On the evening of February 19, Ding was playing mah jongg with friends in Chengdu City when he was taken away by four police officers. On February 20, he was taken to Mianyang City and placed under criminal detention by the Mianyang City Public Security Bureau on suspicion of “inciting subversion of state power.” The precise reason for Ding’s detention is not known; however, Ding is a well-known veteran dissident and activist, and it is likely that his detention is in retaliation for his political writings and activities. As a philosophy student at Lanzhou University in the late 1980s, Ding became a student leader during the 1989 pro-democracy protests. He was twice imprisoned for his activism, first in 1989 and again in 1992 when he was arrested for organizing the Social Democratic Party. He spent a total of 10 years in jail.
We believe that Ding’s detention is arbitrary based on the stipulations of Category II (set forth in paragraph B above). Ding’s arrest and detention have come in retaliation for his expression of his own opinions as well as his efforts to exercise his rights.
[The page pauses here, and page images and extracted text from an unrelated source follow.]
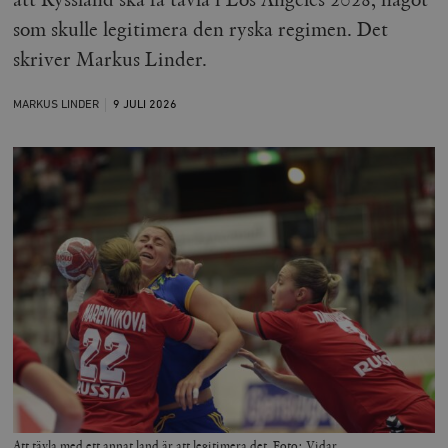
som skulle legitimera den ryska regimen. Det
skriver Markus Linder.
MARKUS LINDER
9 JULI
2026
Att tävla med ett annat land är att legitimera det. Foto: Vidar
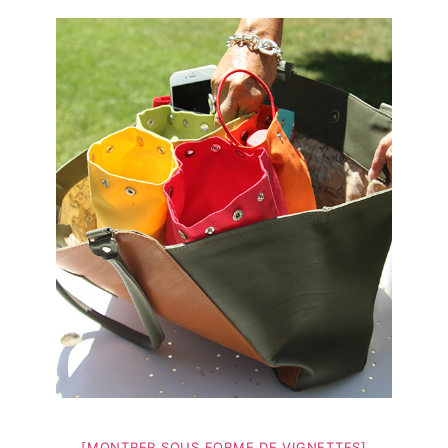
[MONTRER SOUS FORME DE VIGNETTES]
Ding’s arrest took place during the crackdown on civil society launched by the Chinese government following the “Arab Spring” and anonymous online calls for “Jasmine Revolution” protests in China earlier this year, which was used by officials as a pretext to target many longtime activists and dissidents, even if they had no personal connection to the calls for protests. Ding’s detention also implicates Category III because he has been denied access to the lawyer his family hired for him.
The charge of “inciting subversion of state power” is frequently used by the Chinese government to prosecute activists and dissidents for the nonviolent expression of their ideas. Neither the Criminal Law of the People’s Republic of China nor relevant regulations or interpretations define ”subversion,” or what it means to “incite” others to ”subvert” state power.

 

V. Indicate internal steps, including domestic remedies, taken especially with the legal and administrative authorities, particularly for the purpose of establishing the detention and, as appropriate, their results or the reasons why such steps or remedies were ineffective or why they were not taken.

 

Ding has been unable to pursue any domestic legal remedies because police in Mianyang City have blocked meetings between him and a lawyer hired by his family. Police have claimed that his case “involves state secrets” as justification for their actions. “State secrets” is a vague term that is routinely invoked by public security officers to deny detainees, particularly those considered “politically sensitive,” access to counsel. There is no procedure by which a detainee or his lawyer can challenge a “state secrets” determination. However, even if Ding were allowed to consult with his lawyer, we do not believe that he would be able to successfully challenge his arrest and detention. Based on past experiences of individuals formally arrested for “inciting subversion of state power,” we believe that Ding will almost certainly face a conviction and prison sentence.